Deliverable 3.1 completed – End of the project!

Deliverable 3.1 completed – End of the project!

So here we are! Two years have passed since I left for the US and now I am “celebrating” the completion of the project, which formally ends today. Well, time flies!

As anticipated in the last post, in these days I quickly revised the SDG paper (which will still need some work in the future) and assembled Deliverable 3.1, which – similarly to D2.1 – is essentially the union of the abovementioned paper with the article concerning climate participation, simply with the addition of a brief introduction.

This is the last post of my two-year logbook, but a conclusive post of the whole project will indeed appear soon. In fact, in the next weeks I will create the Output section, where I will report the scientific outcome of the project. In particular, you will find:

  1. the newsletter, that I will circulate in the next weeks and that will contain a new cartoon-video, similar to the one that you appreciated at the beginning of the project 🙂
  2. the deliverables
  3. the papers, that I will further elaborate in the coming months, obviously starting from the draft version reported in the deliverables.
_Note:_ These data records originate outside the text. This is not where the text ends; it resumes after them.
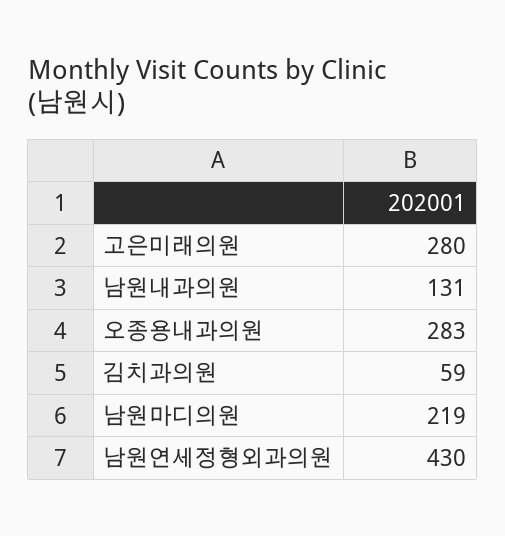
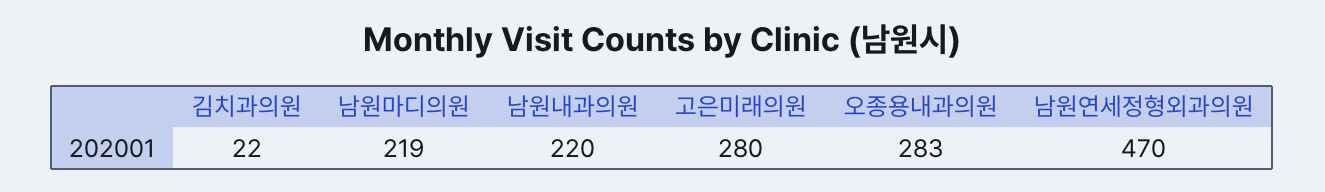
  {
    "고은미래의원": 280,
-   "남원내과의원": 131,
+   "남원내과의원": 220,
    "오종용내과의원": 283,
-   "김치과의원": 59,
+   "김치과의원": 22,
    "남원마디의원": 219,
-   "남원연세정형외과의원": 430
+   "남원연세정형외과의원": 470
  }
Concerning the last point, along with the papers directly related to the project, I will also report two papers from PATHWAYS, a EU-FP7 project to which I collaborated before MERCURY (http://www.pathways-project.eu/). PATHWAYS explored transition routes for mitigation towards sustainable, low-carbon Europe, coupling three approaches: Integrated Assessment Modeling, socio-technical transition studies, and Initiative-Based Learning. The research activities of this project ended in November 2016, while 2017 and 2018 were dedicated to drafting the relevant papers, which will appear in a Special Issue to be published in 2019 on Technological Forecasting and Social Change. Similarly to what I did for the solar PV research within ADVANCE, I decided to include this activity within the MERCURY project because the two projects share common objectives, especially with regard to the analysis of low-carbon energy scenarios in Europe. I never talked about these papers because they did not directly regard my project, but since I dedicated some time to them in these two years and they report the MERCURY acknowledgement, I think it is correct to explicitly report them as well.